- **TASK DESCRIPTION**: Put every text line from the data entries below into a numbered list, skipping blank lines. Leave the pictures out of the answer.

Data entries:
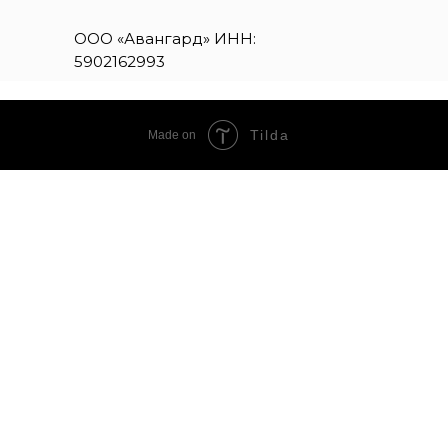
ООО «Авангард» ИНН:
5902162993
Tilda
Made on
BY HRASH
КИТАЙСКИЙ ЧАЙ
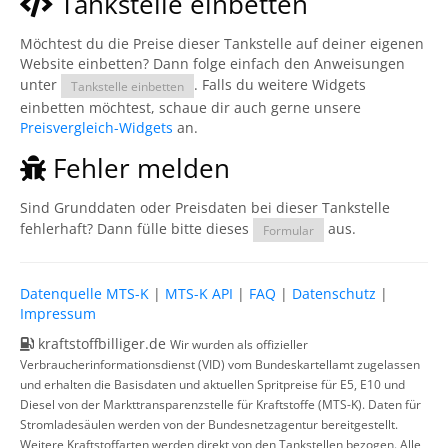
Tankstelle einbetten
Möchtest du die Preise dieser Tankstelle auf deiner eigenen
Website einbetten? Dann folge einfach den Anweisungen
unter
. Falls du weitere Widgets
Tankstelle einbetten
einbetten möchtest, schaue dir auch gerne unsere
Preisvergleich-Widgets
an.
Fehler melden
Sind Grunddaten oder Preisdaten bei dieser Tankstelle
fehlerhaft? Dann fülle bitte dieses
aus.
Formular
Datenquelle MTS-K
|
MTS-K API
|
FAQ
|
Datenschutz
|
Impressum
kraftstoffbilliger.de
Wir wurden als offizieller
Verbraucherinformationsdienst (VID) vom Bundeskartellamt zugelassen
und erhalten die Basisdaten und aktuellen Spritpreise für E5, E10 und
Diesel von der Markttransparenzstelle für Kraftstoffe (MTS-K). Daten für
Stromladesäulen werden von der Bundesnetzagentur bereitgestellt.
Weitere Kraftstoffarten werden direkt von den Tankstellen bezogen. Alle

- **ANSWER AREA**:
1. ООО «Авангард» ИНН:
2. 5902162993
3. Tilda
4. Made on
5. BY HRASH
6. КИТАЙСКИЙ ЧАЙ
7. Tankstelle einbetten
8. Möchtest du die Preise dieser Tankstelle auf deiner eigenen
9. Website einbetten? Dann folge einfach den Anweisungen
10. unter
11. . Falls du weitere Widgets
12. Tankstelle einbetten
13. einbetten möchtest, schaue dir auch gerne unsere
14. Preisvergleich-Widgets
15. an.
16. Fehler melden
17. Sind Grunddaten oder Preisdaten bei dieser Tankstelle
18. fehlerhaft? Dann fülle bitte dieses
19. aus.
20. Formular
21. Datenquelle MTS-K
22. |
23. MTS-K API
24. |
25. FAQ
26. |
27. Datenschutz
28. |
29. Impressum
30. kraftstoffbilliger.de
31. Wir wurden als offizieller
32. Verbraucherinformationsdienst (VID) vom Bundeskartellamt zugelassen
33. und erhalten die Basisdaten und aktuellen Spritpreise für E5, E10 und
34. Diesel von der Markttransparenzstelle für Kraftstoffe (MTS-K). Daten für
35. Stromladesäulen werden von der Bundesnetzagentur bereitgestellt.
36. Weitere Kraftstoffarten werden direkt von den Tankstellen bezogen. Alle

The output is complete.